3. I hope I’m wrong but I’m not expecting much from Phil Mickelson. That’s hard to say for many reasons, first because I like to watch the guy play well, but also because it wasn’t that long ago I was predicting he’d finally reach No. 1 by the end of the Tour Championship. Then he failed to contend at the WGC-Bridgestone (as expected), and hit it all over the place at the PGA at Oak Hill (not expected). He also pulled out of the Grand Slam, opening the door for Padraig Harrington to take his place -- not a huge surprise. It’s an open secret that the golf season is simply too long, and in some cases it has outlasted Mickelson’s attention span and/or stamina, perhaps owing to his psoriatic arthritis. Just a month after his epic victory at the British Open at Muirfield, Liberty National member Mickelson may be in a fight to regain his swing in time for the Presidents Cup, Oct. 3-6.

4. You’ll be hearing a lot about PGA Tour math, since this week’s top 125 will be cut to 100 (Deutsche Bank), which will become 70 (BMW) and finally 30, for the Tour Championship, Sept. 19-22. Each of the first three tournaments offers five times the FedEx Cup points.
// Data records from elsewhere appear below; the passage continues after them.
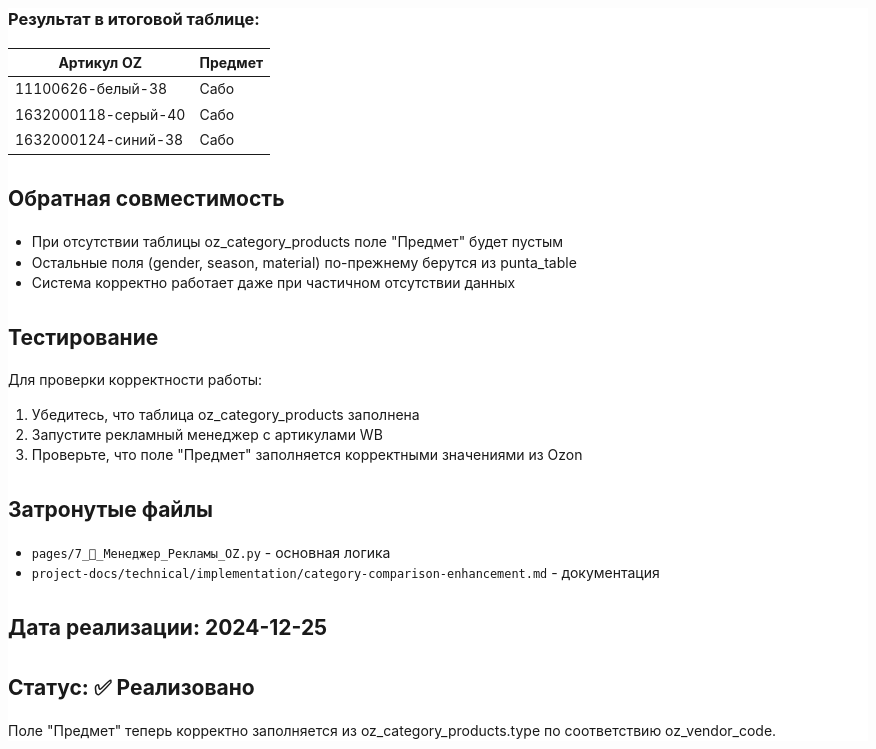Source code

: ### Результат в итоговой таблице:
| Артикул OZ | Предмет |
|------------|---------|
| 11100626-белый-38 | Сабо |
| 1632000118-серый-40 | Сабо |
| 1632000124-синий-38 | Сабо |

## Обратная совместимость
- При отсутствии таблицы oz_category_products поле "Предмет" будет пустым
- Остальные поля (gender, season, material) по-прежнему берутся из punta_table
- Система корректно работает даже при частичном отсутствии данных

## Тестирование
Для проверки корректности работы:
1. Убедитесь, что таблица oz_category_products заполнена
2. Запустите рекламный менеджер с артикулами WB
3. Проверьте, что поле "Предмет" заполняется корректными значениями из Ozon

## Затронутые файлы
- `pages/7_🎯_Менеджер_Рекламы_OZ.py` - основная логика
- `project-docs/technical/implementation/category-comparison-enhancement.md` - документация

## Дата реализации: 2024-12-25

## Статус: ✅ Реализовано
Поле "Предмет" теперь корректно заполняется из oz_category_products.type по соответствию oz_vendor_code. 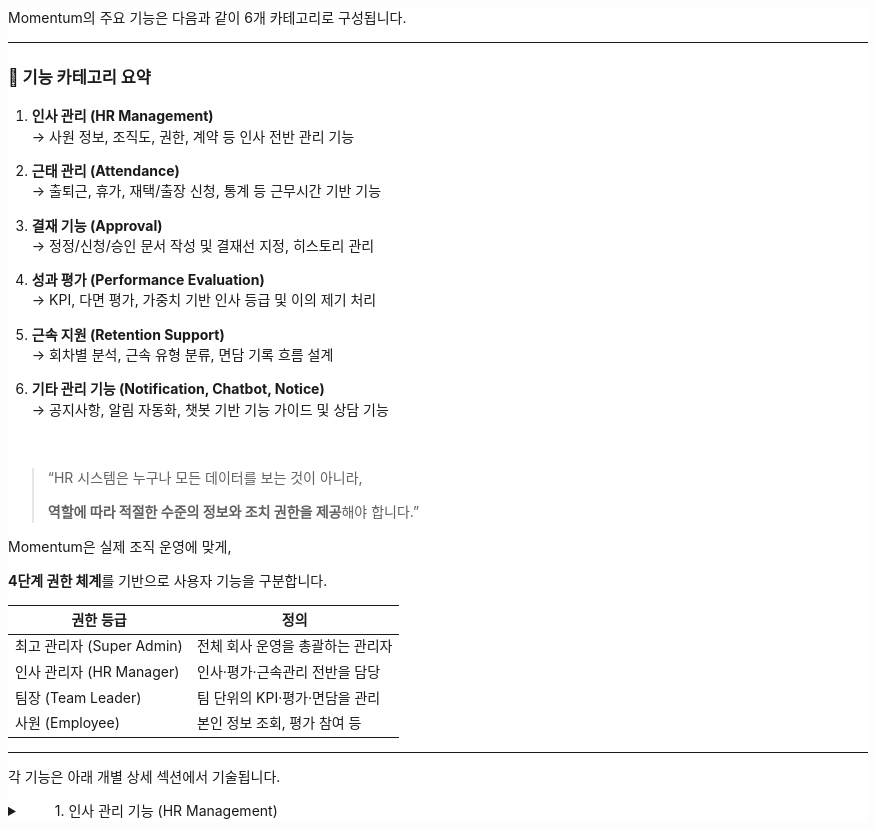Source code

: Momentum의 주요 기능은 다음과 같이 6개 카테고리로 구성됩니다.  

---

### 📂 기능 카테고리 요약

1. **인사 관리 (HR Management)**  
   → 사원 정보, 조직도, 권한, 계약 등 인사 전반 관리 기능

2. **근태 관리 (Attendance)**  
   → 출퇴근, 휴가, 재택/출장 신청, 통계 등 근무시간 기반 기능

3. **결재 기능 (Approval)**  
   → 정정/신청/승인 문서 작성 및 결재선 지정, 히스토리 관리

4. **성과 평가 (Performance Evaluation)**  
   → KPI, 다면 평가, 가중치 기반 인사 등급 및 이의 제기 처리

5. **근속 지원 (Retention Support)**  
   → 회차별 분석, 근속 유형 분류, 면담 기록 흐름 설계

6. **기타 관리 기능 (Notification, Chatbot, Notice)**  
   → 공지사항, 알림 자동화, 챗봇 기반 기능 가이드 및 상담 기능

<br>

> “HR 시스템은 누구나 모든 데이터를 보는 것이 아니라,
>
>
> **역할에 따라 적절한 수준의 정보와 조치 권한을 제공**해야 합니다.”
>

Momentum은 실제 조직 운영에 맞게,

**4단계 권한 체계**를 기반으로 사용자 기능을 구분합니다.

| 권한 등급 | 정의 |
| --- | --- |
| 최고 관리자 (Super Admin) | 전체 회사 운영을 총괄하는 관리자 |
| 인사 관리자 (HR Manager) | 인사·평가·근속관리 전반을 담당 |
| 팀장 (Team Leader) | 팀 단위의 KPI·평가·면담을 관리 |
| 사원 (Employee) | 본인 정보 조회, 평가 참여 등 |

---

각 기능은 아래 개별 상세 섹션에서 기술됩니다.

<details>
<summary> &emsp; &emsp;1. 인사 관리 기능 (HR Management)</summary>

### 1.1 관리자 및 조직 정보

- **회사 정보 관리**
    - 마스터 관리자는 다음 항목을 포함한 회사 정보를 등록/수정할 수 있다:
        - **필수 항목**: 회사명, 대표자 이름, 설립일, 회사 주소, 회사 연락처, 회사 이메일, 월급일, 출근시간, 퇴근시간, 접속 허용 IP 주소
        - **선택 항목**: 사업자등록번호, 법인등록번호
    - IP 주소는 여러 개 등록 가능하며, 식별용 이름을 붙여 관리할 수 있다.
    - 등록된 회사 정보는 전체 사원이 열람할 수 있으며, 수정은 마스터 관리자만 가능하다.
- **조직도 관리**
    - 모든 사원은 조직도를 조회할 수 있다.
    - 조직도는 부서별 계층 구조로 시각화되며, 상하위 관계를 직관적으로 파악할 수 있다.
    - 부서, 직위, 직책 기준으로 사용자 목록이 트리 형태로 구성된다.
    - 특정 부서 클릭 시 해당 부서 소속 사원의 이름, 직위, 이메일, 연락처 정보가 나타난다.
- **부서 / 직위 / 직책 관리**
    - 마스터 관리자는 다음 정보를 등록/수정/삭제할 수 있다:
        - 부서 정보: 부서명, 부서 주요 업무, 부서 연락처
        - 직위 정보: 직위명, 직위 단계 (단계는 숫자 or 정렬 기준)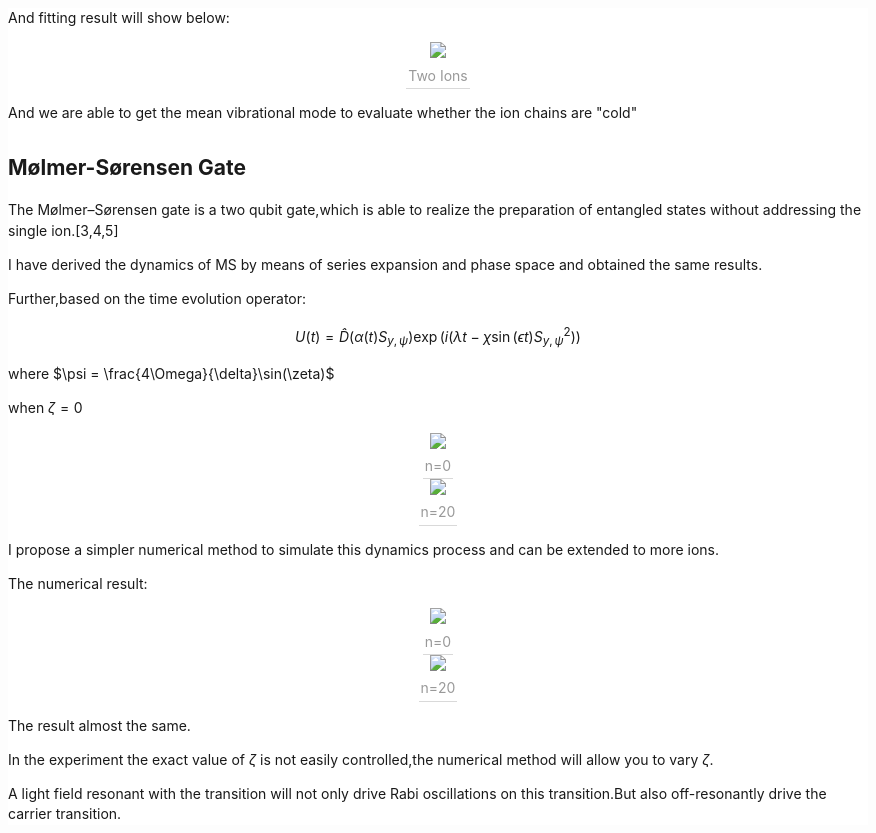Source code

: 
And fitting result will show below:



<center>    <img  src="/Homepage/images/Ion_Trap_System/Two_Ions.jpg" width="60%">    <br>    <div style="color:orange; border-bottom: 1px solid #d9d9d9;    display: inline-block;    color: #999;    padding: 2px;">Two Ions</div> </center>



And we are able to get the mean vibrational mode to evaluate whether the ion chains are "cold"

## Mølmer-Sørensen Gate

The Mølmer–Sørensen gate is a two qubit gate,which is able to realize the preparation of entangled states without addressing the single ion.[3,4,5]



I have derived the dynamics of MS by means of series expansion and phase space and obtained the same results.



Further,based on the time evolution operator:



$$
U(t) = \hat{D}(\alpha(t)S_{y,\psi})\exp(i(\lambda t-\chi \sin(\epsilon t)S^2_{y,\psi} ))
$$



where $\psi = \frac{4\Omega}{\delta}\sin(\zeta)$



when $\zeta=0$



<center>    <img  src="/Homepage/images/Ion_Trap_System/ms_n=0.jpg" width="60%">    <br>    <div style="color:orange; border-bottom: 1px solid #d9d9d9;    display: inline-block;    color: #999;    padding: 2px;">n=0</div> </center>

<center>    <img  src="/Homepage/images/Ion_Trap_System/ms_n=20.jpg" width="60%">    <br>    <div style="color:orange; border-bottom: 1px solid #d9d9d9;    display: inline-block;    color: #999;    padding: 2px;">n=20</div> </center>



I propose a simpler numerical method to simulate this dynamics process and can be extended to more ions.

The numerical result:

<center>    <img  src="/Homepage/images/Ion_Trap_System/num_res_n=0.jpg" width="60%">    <br>    <div style="color:orange; border-bottom: 1px solid #d9d9d9;    display: inline-block;    color: #999;    padding: 2px;">n=0</div> </center>

<center>    <img  src="/Homepage/images/Ion_Trap_System/num_res_n=20.jpg" width="60%">    <br>    <div style="color:orange; border-bottom: 1px solid #d9d9d9;    display: inline-block;    color: #999;    padding: 2px;">n=20</div> </center>

The result almost the same.

In the experiment the exact value of $\zeta$ is not easily controlled,the  numerical method will allow you to vary $\zeta$.



A light field resonant with the transition will not only drive Rabi oscillations on this transition.But also off-resonantly drive the carrier transition.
What you won’t hear about so much is that Tour math is likely to be far more interesting, at least this year. For the first time, players on the developmental tour have potentially 50 spots waiting for them on the PGA Tour in 2014. The top 25 after this week’s Cox Classic get promoted immediately, while the top 75 on the money list move on to the four-tournament Tour Finals, which will also include Nos. 126-200 in FedEx Cup points on the PGA Tour in 2013. The top 25 from those four tournaments, the so-called Finals, also will earn exempt status on the PGA Tour in 2014.

5. Liberty National and its founder, Paul Fireman, and designers, Bob Cupp and Tom Kite, will get better feedback than they did in ’09, but they’ll make still more changes to the quirky course on the shores of New York Harbor after the best players in the world have another look at it this week. You don’t redo 12 tee boxes and 12 greens, and reshape parts of 13 fairways -- as they’ve done since the place was so poorly received in ’09 -- without failing to correct a few mistakes or even creating a few new ones. But such growing pains are hardly atypical of a new course and shouldn’t be mistaken for an indictment of this former toxic waste dump, where the views of the Manhattan skyline will always be sublime. You’ll see so many cutaway shots of Lady Liberty this weekend you might think she’s somehow moved into the top 30 in the FedEx Cup standings.